Das Angebot auf der 20 000 Quadratmeter großen Aktionsfläche war abwechslungsreich. Mit einer neuen Jeans, einem passenden Poloshirt und einem neuen Paar Schuhe gab es jede Menge Artikel, um sich einzukleiden. Verschiedene Parfums, Bücher, Schmuckartikel oder eine große Auswahl an Handtaschen rundeten das Angebot ab. Aber auch Interessenten von diversen Elektroartikeln und Trödel wurden fündig. Großen Andrang gab es auch an verschiedenen Obst- und Gemüseständen.
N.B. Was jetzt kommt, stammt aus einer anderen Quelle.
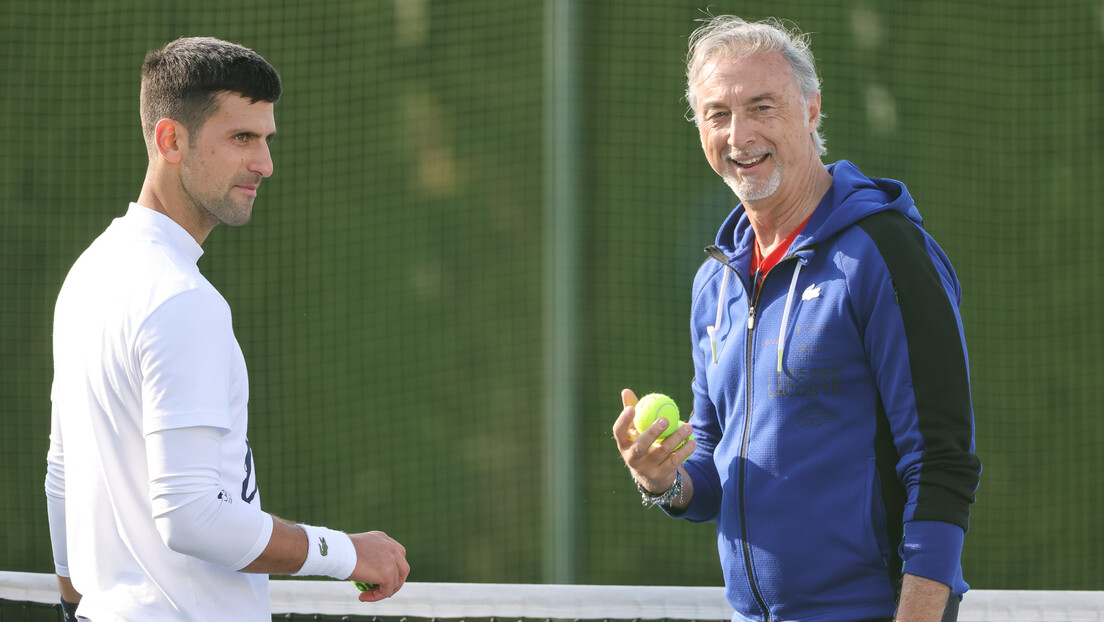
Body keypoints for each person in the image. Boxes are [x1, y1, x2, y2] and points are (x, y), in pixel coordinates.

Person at [612, 16, 980, 622]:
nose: (740, 134)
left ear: (812, 110)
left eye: (762, 107)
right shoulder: (716, 281)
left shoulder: (885, 252)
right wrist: (664, 480)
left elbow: (940, 460)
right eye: (717, 114)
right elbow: (711, 462)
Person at [44, 37, 409, 621]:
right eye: (242, 138)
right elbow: (194, 517)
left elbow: (61, 476)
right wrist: (349, 553)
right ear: (170, 140)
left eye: (265, 139)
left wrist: (72, 606)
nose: (264, 163)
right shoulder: (182, 300)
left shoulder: (89, 274)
Als besonders erfolgreich stellte sich die Familienaktion heraus, wie Veranstalter Erwin Peters mitteilte. Kinder bis 14 Jahre konnten kostenfrei ihre Waren anbieten. „Einige Familien kamen mit ihren Kids, um ihre Kindersachen zu verkaufen“, so Peters. Auch für das leibliche Wohl wurde bestens gesorgt.
Zum ersten Mal besuchte der Cloppenburger Tobias Pezke den Flohmarkt. „Ich habe heute nicht was gefunden, es ist aber ein netter Zeitvertreib hier“, so sein Fazit. Anders sieht es bei Sevin Kilic aus. Die Garrelerin besuchte schon einige Male die Veranstaltung. „Ich schaue mich gerne um und wenn mir was gefällt, dann kaufe ich es“, erzählte sie.